Perspectives on Partnership: Ties Bind Joining Hands Amidst Egyptian Turmoil

Nancy Lister-Settle, Coordinator of Joining Hands in Des Moines Presbytery and Dr. Nabil Sisostres, Coordinator of Together for Family Development Egypt

Perspective from Des Moines

Egypt group

Group photo of TFD members, including Dr. Nabil Sisostres in the middle, with a few Des Moines JH Representatives, including Nancy Lister-Settle at the bottom of the stairs. Photo courtesy of Nancy Lister-Settle.

Some of the members of Des Moines Presbytery’s Joining Hands core group have been engaged in our partnership with the network in Egypt, Together for Family Development (TFD), since 2000.  Delegations have traveled back and forth between Iowa and Egypt many times.  We’ve gotten to know each other really well.  And we’ve shared success and disappointment over the years.  All of this in spite of the 6,363 miles between Des Moines and Cairo.  Of course we can credit advances in technology for our ability to stay in touch across this great distance.  But electronic communication can only help if there is already a strong relationship to facilitate.  We are partners who truly care about each other.

Soon after the TFD network was organized I added the link to an English language online Egyptian newspaper to the toolbar at the top of my computer’s home page.  Each week I would scan the news for articles, editorials and photos that related to the network’s campaign, and I would email links to our core group’s members.

Then, in January of 2011, news from Egypt was suddenly everywhere every day.  The Revolution of 2011 was the big story and reporters, analysts and pundits had much to say about what was happening in the streets of Cairo.  After a decade of learning from our Joining Hands partners to see events from a different perspective, I went to the internet to watch the revolution live, listening to reports from Egyptian journalists. 

Thanks to our long and deep friendships with individual members of the Joining Hands network, I asked and they told me of their own experiences as well as stories from the communities where they live and work.  These personal accounts allowed us to share both the pain and the hope of our partners during Egypt’s troubled transition. 

Over the past three years we in Iowa have felt the great frustration of watching our friends and a country we have come to love struggle so mightily.  We ache when we see violence erupt; we long for stability when disorder reigns; and we yearn for relief for those who suffer the effects of the dismal economy. 

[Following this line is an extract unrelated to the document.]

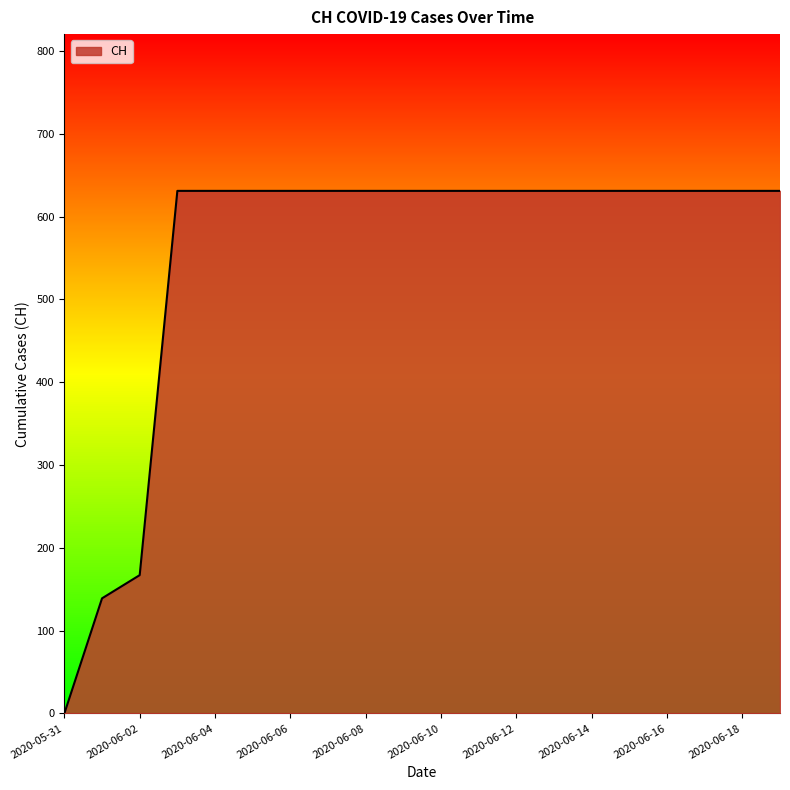

What is the maximum value shown in the chart?

631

We have also felt great admiration for the TFD network as they have persevered as a group to develop a new campaign during this time of turmoil.  The encouragement that comes from being part of the global Joining Hands network strengthens us all. 

Perspective from Egypt

You and meFreedom, social justice, wellbeing and self-dignity were the slogans of the January 25, 2011 revolution in Egypt, which took the whole world by surprise.   For the almost three years now, Egyptians have been in the unique situation of working to define and decide what they really want for the New Egypt.

However, the visioning process for a new future has been plagued with instability, fear and insecurity, a lack of democratic leadership, distrust, and a lack of jobs.

TFD has been working towards positive democratic change through its work to improve civil society awareness and empower the poor and marginalized.

TFD has now focused its work on food sovereignty, and therefore some of the most vulnerable populations in Egypt, small farmers. 

During these trying times, our partners have reached out to us through emails, telephone calls and Skype, asking about our safety and offering us their prayers.  They have also visited us at times when it was precarious to do so. Twelve years of partnership with Des Moines Presbytery and the Presbyterian Hunger Program has given us so much support to weather these challenging times, reminding us of the old proverb, “a friend in need is a friend indeed.”  

We are aiming for a fruitful future, and hoping for a new Constitution and a real democracy.

Egypt is not about you or me, but YOU and ME.  The rights of one should not threaten the rights of others.  We all deserve freedom, social justice, wellbeing and self-dignity.